Laissant Tânia avec ses invités, Kôvrine sortit et se promena, pensif, près des plates-bandes. Le soleil se couchait. Les fleurs, que l’on ne venait que d’arroser, répandaient une odeur moite, irritante. À la maison, on recommença à chanter, et, de loin, le violon donnait l’impression d’une voix humaine. Kôvrine, faisant effort pour se rappeler où il avait entendu ou lu la légende, se dirigea lentement vers le parc, et arriva sans y prendre garde à la rivière.

Par un sentier courant sur la berge escarpée, longeant des racines dénudées, il descendit vers l’eau, faisant lever des bécassines, puis deux canards. Sur les sombres pins, çà et là, se reflétaient encore les derniers rayons du soleil couchant, mais à la surface de l’eau dormait déjà le vrai soir. Kôvrine, par une passerelle, atteignit l’autre rive. Devant lui s’étendait un vaste champ de jeune seigle, pas encore en fleur. Au loin, nulle habitation, ni âme qui vive. Il semblait que le sentier, si on continuait à le suivre, mènerait à cet endroit inconnu et mystérieux où le soleil venait de sombrer, et où s’enflammait, avec une si majestueuse ampleur, la rougeur du couchant.
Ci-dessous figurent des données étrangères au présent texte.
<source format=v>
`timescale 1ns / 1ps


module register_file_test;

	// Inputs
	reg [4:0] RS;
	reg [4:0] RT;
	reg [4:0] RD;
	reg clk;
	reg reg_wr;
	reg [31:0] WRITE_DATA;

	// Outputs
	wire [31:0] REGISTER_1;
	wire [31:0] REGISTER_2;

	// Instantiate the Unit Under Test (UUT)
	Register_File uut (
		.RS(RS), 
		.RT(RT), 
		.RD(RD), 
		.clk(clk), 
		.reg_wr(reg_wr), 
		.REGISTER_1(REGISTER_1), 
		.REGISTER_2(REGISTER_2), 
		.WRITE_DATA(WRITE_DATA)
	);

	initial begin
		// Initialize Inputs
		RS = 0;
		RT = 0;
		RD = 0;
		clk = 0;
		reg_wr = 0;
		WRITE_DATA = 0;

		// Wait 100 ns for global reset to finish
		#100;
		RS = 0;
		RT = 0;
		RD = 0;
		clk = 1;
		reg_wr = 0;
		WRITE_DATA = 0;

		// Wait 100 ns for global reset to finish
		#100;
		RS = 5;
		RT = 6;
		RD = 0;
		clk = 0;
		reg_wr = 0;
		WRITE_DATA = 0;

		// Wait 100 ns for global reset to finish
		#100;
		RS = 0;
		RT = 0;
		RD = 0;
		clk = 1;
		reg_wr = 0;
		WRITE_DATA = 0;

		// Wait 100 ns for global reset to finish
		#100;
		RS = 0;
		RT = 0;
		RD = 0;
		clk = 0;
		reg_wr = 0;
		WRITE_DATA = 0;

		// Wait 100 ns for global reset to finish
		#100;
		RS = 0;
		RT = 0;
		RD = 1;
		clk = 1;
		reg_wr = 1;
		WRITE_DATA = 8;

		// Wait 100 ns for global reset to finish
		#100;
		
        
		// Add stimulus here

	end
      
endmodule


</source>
« Quel espace, quelle liberté et quel calme, ici ! pensait Kôvrine, en suivant le sentier. Il semble que tout l’univers me contemple, se taise et attende que je le comprenne… »

Mais voilà que des moires courent sur le champ de seigle et le doux vent du soir effleura tendrement la tête découverte du jeune homme. Une minute après, à un nouveau coup de vent, le seigle chuchota plus fort, et l’on entendit derrière lui le sourd grondement des pins. Kôvrine s’arrêta stupéfait. À l’horizon, comme un tourbillon ou comme une trombe, se dressait, de la terre au ciel une haute colonne noire. Ses contours restaient indécis, mais il fut manifeste au premier coup d’œil que la colonne ne restait pas immobile. Elle se mouvait avec une effrayante vitesse. Elle avançait droit sur Kôvrine, et, plus elle avançait, plus elle se rapetissait et se précisait. Kôvrine, pour lui faire place, se jeta de côté, et il en eut à peine le temps…
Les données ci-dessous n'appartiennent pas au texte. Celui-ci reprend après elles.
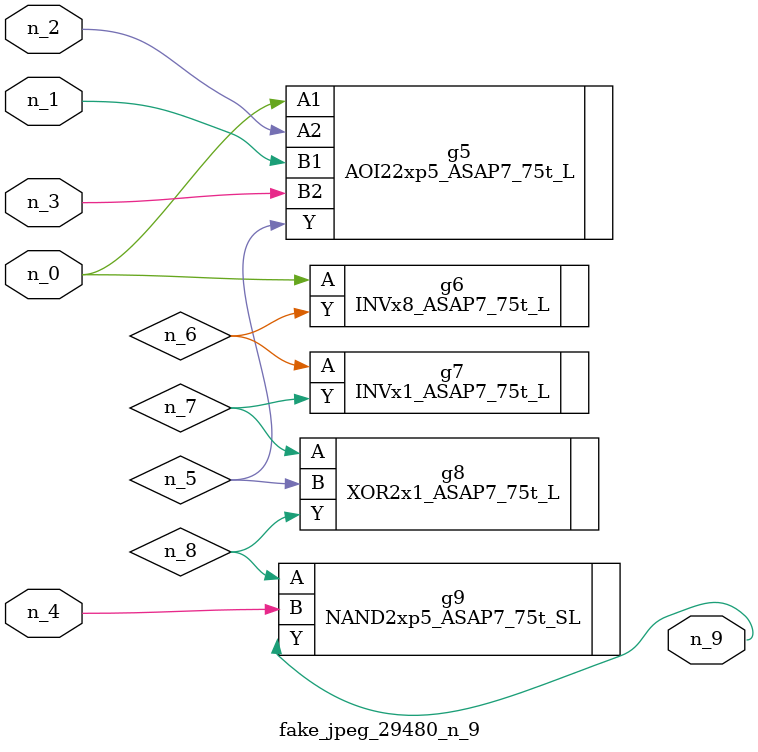
<source format=v>
module fake_jpeg_29480_n_9 (n_3, n_2, n_1, n_0, n_4, n_9);

input n_3;
input n_2;
input n_1;
input n_0;
input n_4;

output n_9;

wire n_8;
wire n_6;
wire n_5;
wire n_7;

AOI22xp5_ASAP7_75t_L g5 ( 
.A1(n_0),
.A2(n_2),
.B1(n_1),
.B2(n_3),
.Y(n_5)
);

INVx8_ASAP7_75t_L g6 ( 
.A(n_0),
.Y(n_6)
);

INVx1_ASAP7_75t_L g7 ( 
.A(n_6),
.Y(n_7)
);

XOR2x1_ASAP7_75t_L g8 ( 
.A(n_7),
.B(n_5),
.Y(n_8)
);

NAND2xp5_ASAP7_75t_SL g9 ( 
.A(n_8),
.B(n_4),
.Y(n_9)
);


endmodule
</source>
Un moine, vêtu de noir, le chef blanc et les sourcils noirs, les mains croisées sur la poitrine, passa à côté de lui. Ses pieds nus ne touchaient pas le sol. Ayant franchi quelque espace, il se retourna vers Kôvrine, lui fit un signe de tête et lui sourit d’une façon à la fois amicale et malicieuse. Quel visage, affreusement pâle et maigre !… Recommençant à grandir, il franchit la rivière, buta sans bruit contre la berge argileuse et les pins, et, les traversant, disparut comme une fumée.
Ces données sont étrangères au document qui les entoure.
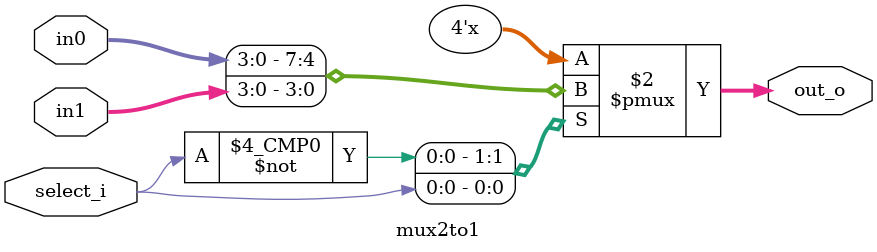
<source format=v>

module mux2to1(
    select_i,
    in0,
    in1,
    out_o
    );
    
    input select_i;
    input [3:0] in0;
    input [3:0] in1;
    output reg [3:0] out_o;
    
    always @(*) begin
        case (select_i)
            1'b0: out_o = in0;
            1'b1: out_o = in1;
        endcase
    end// always
endmodule
</source>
– Ainsi… vous le voyez… marmotta Kôvrine, la légende est vraie.

Et tâchant de s’expliquer l’étrange apparition, heureux d’avoir eu la chance de voir de si près et de façon si nette non seulement le vêtement noir, mais le visage et les yeux du moine, Kôvrine, agréablement ému, rentra à la maison.

Dans le parc et le jardin les gens circulaient tranquillement ; à la maison, on jouait. C’était donc que Kôvrine seul avait vu le moine. Il voulut tout raconter à Tânia et à son père, mais comprit qu’ils prendraient ses paroles pour du délire et s’en effraieraient. Mieux valait se taire. L’agrégé rit bruyamment, chanta, dansa la mazurka ; il était gai, et tous, Tânia et les invités, trouvaient qu’il avait, ce jour-là, une figure rayonnante, inspirée et qu’il était très beau.